Earlier on Wednesday, the journalists, who were both white, were shot dead during a live television broadcast.
Hours after the shooting, someone claiming to have filmed it posted video online. The videos were posted to a Twitter account and on Facebook by a man identifying himself as Bryce Williams.
The videos were removed shortly afterward. In one video, a handgun was clearly visible as the person filming approached the female reporter.
Producer had called him a 'monkey'
In the posts on the Twitter feed, he accused one of the victims of "racist comments," and noted that a complaint had been filed with a government agency that enforces discrimination claims.
In a 23-page fax ABC News said was sent two hours after the shooting, he cited as his tipping point the racially motivated shooting that killed nine black churchgoers in Charleston, South Carolina, earlier this summer.
Saying he had suffered racial discrimination, sexual harassment and bullying at work, Flanagan described himself as "a human powder keg," the network said.
Flanagan aired similar grievances in a 2000 lawsuit filed in US federal court against a Florida station, WTWC-TV in Tallahassee. In that suit, he said a producer had called him a "monkey," and he accused a supervisor of calling black people lazy for not taking advantage of college scholarship opportunities.
The Florida case was settled and dismissed, court records show.
One of his former Florida colleagues remembered Flanagan as "quirky," but said he never displayed behavior suggesting he would be capable of such a violent crime.
"He had his idiosyncrasies, a little quirky sometimes," said Michael Walker, the weekend producer at the Tallahassee station when Flanagan was working as a weekend anchor. "It probably wasn't any different than any other on-air personality."
Walker, who is also black, said that he had not experienced discrimination at the station.
Flanagan, who accused the station of terminating his contract because he had filed a report of racism with a state agency, said in the lawsuit he suffered emotional distress and financial losses as a result of his treatment at the station.

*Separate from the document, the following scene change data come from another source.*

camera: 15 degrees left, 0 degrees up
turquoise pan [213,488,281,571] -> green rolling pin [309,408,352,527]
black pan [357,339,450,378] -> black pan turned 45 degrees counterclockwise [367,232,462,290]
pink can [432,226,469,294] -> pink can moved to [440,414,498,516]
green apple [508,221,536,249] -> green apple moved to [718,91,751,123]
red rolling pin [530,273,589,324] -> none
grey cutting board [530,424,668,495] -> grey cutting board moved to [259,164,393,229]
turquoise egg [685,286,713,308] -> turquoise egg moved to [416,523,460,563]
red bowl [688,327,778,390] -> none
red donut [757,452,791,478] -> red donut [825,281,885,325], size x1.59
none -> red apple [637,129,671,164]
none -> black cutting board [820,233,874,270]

The NBC affiliate, which stopped broadcasting newscasts in late 2000, said at the time of the lawsuit that his contract was not renewed due to "corporate belt-tightening," according to an article in the Tallahassee Democrat at that time.
The station confirmed Flanagan's employment for about one year and noted in a statement that his discrimination complaint was dismissed by a government agency and the lawsuit resolved.

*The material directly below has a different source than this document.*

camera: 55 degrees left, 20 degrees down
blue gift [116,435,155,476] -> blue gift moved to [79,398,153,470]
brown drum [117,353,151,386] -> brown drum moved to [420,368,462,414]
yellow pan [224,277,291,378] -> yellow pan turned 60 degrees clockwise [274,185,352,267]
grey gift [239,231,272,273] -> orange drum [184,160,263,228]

Flanagan's 20-year career in journalism included stints at local news stations in San Francisco; Savannah, Georgia; and Midland, Texas, according to his LinkedIn profile. It said he also worked briefly outside of journalism as a customer service representative.
He graduated from San Francisco State University in 1995 with a degree in radio and television, the school confirmed.
According to a Facebook page believed to belong to the suspect, he was originally from Oakland, California, but most recently living in Roanoke, Virginia, where WDBJ7 broadcasts.
There, he gained a reputation as someone who was difficult to work with because of his anger, station manager Jeff Marks said during a live broadcast.
"Vester was an unhappy man," Marks said, adding that he had to be escorted out of the building by police after he was terminated from the station in 2013.
"He did not take that well," he added.